It's like going to check out a home for sale, and the seller keeps calling you and lowering the price before you can even check out the house. If I didn't know this was written by Sam Stein, I'd have honestly thought this was an Onion parody.

Minutes before lawmakers and Vice President Joseph Biden met to discuss a funding measure to keep the government operational through the fiscal year, the Obama administration offered the first formal compromise.

Briefing reporters at the White House while negotiators made their way to the VP's office on the Hill, top administration officials said they had agreed to cut another $6 billion from the measure (and would be willing to go even further) in an attempt to bridge the party divide.
I'm not sure I can make heads or tails of the math in the next 3 grafs, but I do understand one thing - the Republicans keep moving the goal post and the White House Charlie Brown keeps trying to kick that old ball.
The continuing resolution House Republicans passed in February included $100 billion in cuts when compared to the FY 2011 White House budget proposal -- a proposal that ultimately didn't pass. The White House insists its budget suggestion should be judged on that frame.

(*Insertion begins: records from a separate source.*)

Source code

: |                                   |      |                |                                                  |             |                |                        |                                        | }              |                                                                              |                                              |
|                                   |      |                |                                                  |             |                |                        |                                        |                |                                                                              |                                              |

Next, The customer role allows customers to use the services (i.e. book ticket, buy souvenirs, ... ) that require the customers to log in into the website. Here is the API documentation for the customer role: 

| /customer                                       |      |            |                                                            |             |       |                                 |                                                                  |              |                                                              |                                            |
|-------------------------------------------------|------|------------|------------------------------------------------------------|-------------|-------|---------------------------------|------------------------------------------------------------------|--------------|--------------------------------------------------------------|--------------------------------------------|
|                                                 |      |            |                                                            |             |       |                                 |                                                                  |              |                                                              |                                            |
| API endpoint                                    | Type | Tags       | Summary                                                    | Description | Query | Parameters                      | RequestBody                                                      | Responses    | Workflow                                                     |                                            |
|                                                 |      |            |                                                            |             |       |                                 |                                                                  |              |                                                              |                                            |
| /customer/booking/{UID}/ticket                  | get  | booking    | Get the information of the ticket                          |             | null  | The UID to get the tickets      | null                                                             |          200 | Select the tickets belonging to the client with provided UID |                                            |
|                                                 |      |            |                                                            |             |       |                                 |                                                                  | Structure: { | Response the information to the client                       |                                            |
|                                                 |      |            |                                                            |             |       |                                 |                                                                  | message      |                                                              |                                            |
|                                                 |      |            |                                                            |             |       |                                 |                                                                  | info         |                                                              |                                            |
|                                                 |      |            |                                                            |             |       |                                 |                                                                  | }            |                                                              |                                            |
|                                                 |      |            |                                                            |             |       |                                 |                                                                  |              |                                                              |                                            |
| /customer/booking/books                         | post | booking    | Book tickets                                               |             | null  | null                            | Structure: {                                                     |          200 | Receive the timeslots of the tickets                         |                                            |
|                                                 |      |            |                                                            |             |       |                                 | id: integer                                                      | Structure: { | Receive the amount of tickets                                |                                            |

As such, the president and Senate Democrats have already offered a continuing resolution that comes in at roughly $40 billion below those levels. Adding on the $4 billion in reductions lawmakers passed in order to keep the government running for two weeks following March 4th (when funds were initially set to run out) and the $6 billion in cuts Sperling and Pfeiffer unveiled on Thursday equals $50 billion total -- exactly half of the $100 billion passed by Republicans.

As of several days ago, this math might have worked with the GOP. But as negotiations have entered a new stage, so to has the context. Republicans now insist negotiations instead should be based off current spending levels, not those in Obama's 2011 budget proposal. With that as a baseline, their CR offers roughly $60 billion in cuts. The president, in turn, offers just $10 billion (the $4 billion passed already plus the $6 billion suggested on Thursday).
Since we learned this week that GOP budget cuts of $60bn could kill 700,000 jobs, then how exactly will these cuts affect the economy? I think we deserve to know if our president is agreeing to cuts that will decimate the economy - heading into a presidential election, no less. You'd think that just might be the height of folly.